Your assignment:
Write out every entry exactly; the pictures do not belong in the copy.

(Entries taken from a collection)

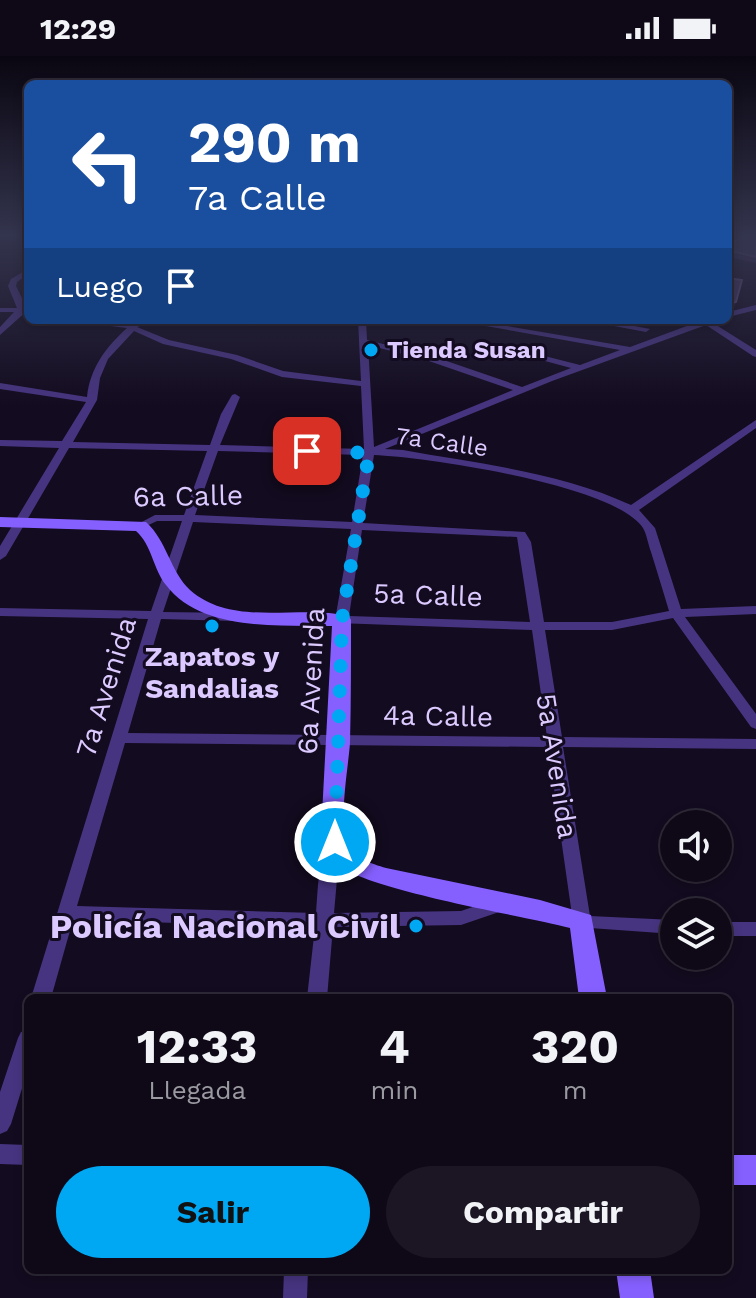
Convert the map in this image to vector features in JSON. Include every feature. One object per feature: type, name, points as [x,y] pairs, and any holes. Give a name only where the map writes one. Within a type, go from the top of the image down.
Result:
[{"type":"street","points":[[732,314],[756,307]]},
{"type":"street","points":[[0,310],[24,310]]},
{"type":"street","points":[[0,332],[24,311]]},
{"type":"street","points":[[113,324],[131,326],[166,342],[234,357],[276,373],[365,384]]},
{"type":"street","points":[[0,556],[92,400],[92,384],[108,349],[131,326],[139,324]]},
{"type":"street","name":"6a Avenida","points":[[317,994],[329,868],[335,842],[342,620],[369,453],[362,324]]},
{"type":"street","points":[[480,324],[633,349]]},
{"type":"street","points":[[613,324],[646,329]]},
{"type":"street","points":[[643,324],[656,341]]},
{"type":"street","points":[[369,453],[522,390],[701,324]]},
{"type":"street","points":[[713,324],[756,354]]},
{"type":"street","points":[[363,341],[429,358],[522,390]]},
{"type":"street","points":[[504,347],[581,368]]},
{"type":"street","points":[[0,386],[33,388],[64,398],[92,400]]},
{"type":"street","name":"7a Avenida","points":[[42,994],[168,575],[235,397]]},
{"type":"street","points":[[756,423],[632,510],[649,528],[676,613],[756,724]]},
{"type":"street","name":"7a Calle","points":[[0,443],[403,453],[557,481],[600,495],[632,510]]},
{"type":"street","name":"6a Calle","points":[[0,522],[140,526],[155,518],[190,518],[521,534]]},
{"type":"street","points":[[140,526],[151,537],[168,575],[186,596],[218,611],[283,619]]},
{"type":"street","name":"5a Avenida","points":[[521,534],[525,542],[535,627],[592,994]]},
{"type":"street","name":"5a Calle","points":[[0,612],[535,627],[612,626],[676,613],[756,610]]},
{"type":"street","name":"4a Calle","points":[[118,738],[756,744]]},
{"type":"street","points":[[335,842],[344,857],[360,869],[582,922],[660,926]]},
{"type":"street","points":[[69,913],[324,920],[461,918],[505,903]]},
{"type":"street","points":[[732,929],[756,929]]},
{"type":"street","points":[[0,1124],[24,1050]]},
{"type":"street","points":[[0,1154],[24,1155]]},
{"type":"street","points":[[732,1170],[756,1170]]},
{"type":"street","points":[[295,1298],[296,1274]]},
{"type":"street","points":[[634,1274],[637,1298]]},
{"type":"building","points":[[732,292],[739,292],[736,302],[732,303]]},
{"type":"place","name":"Tienda Susan","points":[[371,350]]},
{"type":"place","name":"Zapatos y Sandalias","points":[[212,626]]},
{"type":"place","name":"Policía Nacional Civil","points":[[416,926]]},
{"type":"route","points":[[307,451],[369,453],[342,620],[335,842]]}]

Response area:
Convert the map in this image to vector features in JSON. Include every feature. One object per feature: type, name, points as [x,y] pairs, and any holes. Give a name only where the map writes one. Within a type, go from the top of the image down.
Result:
[{"type":"street","points":[[732,314],[756,307]]},
{"type":"street","points":[[0,310],[24,310]]},
{"type":"street","points":[[0,332],[24,311]]},
{"type":"street","points":[[113,324],[131,326],[166,342],[234,357],[276,373],[365,384]]},
{"type":"street","points":[[0,556],[92,400],[92,384],[108,349],[131,326],[139,324]]},
{"type":"street","name":"6a Avenida","points":[[317,994],[329,868],[335,842],[342,620],[369,453],[362,324]]},
{"type":"street","points":[[480,324],[633,349]]},
{"type":"street","points":[[613,324],[646,329]]},
{"type":"street","points":[[643,324],[656,341]]},
{"type":"street","points":[[369,453],[522,390],[701,324]]},
{"type":"street","points":[[713,324],[756,354]]},
{"type":"street","points":[[363,341],[429,358],[522,390]]},
{"type":"street","points":[[504,347],[581,368]]},
{"type":"street","points":[[0,386],[33,388],[64,398],[92,400]]},
{"type":"street","name":"7a Avenida","points":[[42,994],[168,575],[235,397]]},
{"type":"street","points":[[756,423],[632,510],[649,528],[676,613],[756,724]]},
{"type":"street","name":"7a Calle","points":[[0,443],[403,453],[557,481],[600,495],[632,510]]},
{"type":"street","name":"6a Calle","points":[[0,522],[140,526],[155,518],[190,518],[521,534]]},
{"type":"street","points":[[140,526],[151,537],[168,575],[186,596],[218,611],[283,619]]},
{"type":"street","name":"5a Avenida","points":[[521,534],[525,542],[535,627],[592,994]]},
{"type":"street","name":"5a Calle","points":[[0,612],[535,627],[612,626],[676,613],[756,610]]},
{"type":"street","name":"4a Calle","points":[[118,738],[756,744]]},
{"type":"street","points":[[335,842],[344,857],[360,869],[582,922],[660,926]]},
{"type":"street","points":[[69,913],[324,920],[461,918],[505,903]]},
{"type":"street","points":[[732,929],[756,929]]},
{"type":"street","points":[[0,1124],[24,1050]]},
{"type":"street","points":[[0,1154],[24,1155]]},
{"type":"street","points":[[732,1170],[756,1170]]},
{"type":"street","points":[[295,1298],[296,1274]]},
{"type":"street","points":[[634,1274],[637,1298]]},
{"type":"building","points":[[732,292],[739,292],[736,302],[732,303]]},
{"type":"place","name":"Tienda Susan","points":[[371,350]]},
{"type":"place","name":"Zapatos y Sandalias","points":[[212,626]]},
{"type":"place","name":"Policía Nacional Civil","points":[[416,926]]},
{"type":"route","points":[[307,451],[369,453],[342,620],[335,842]]}]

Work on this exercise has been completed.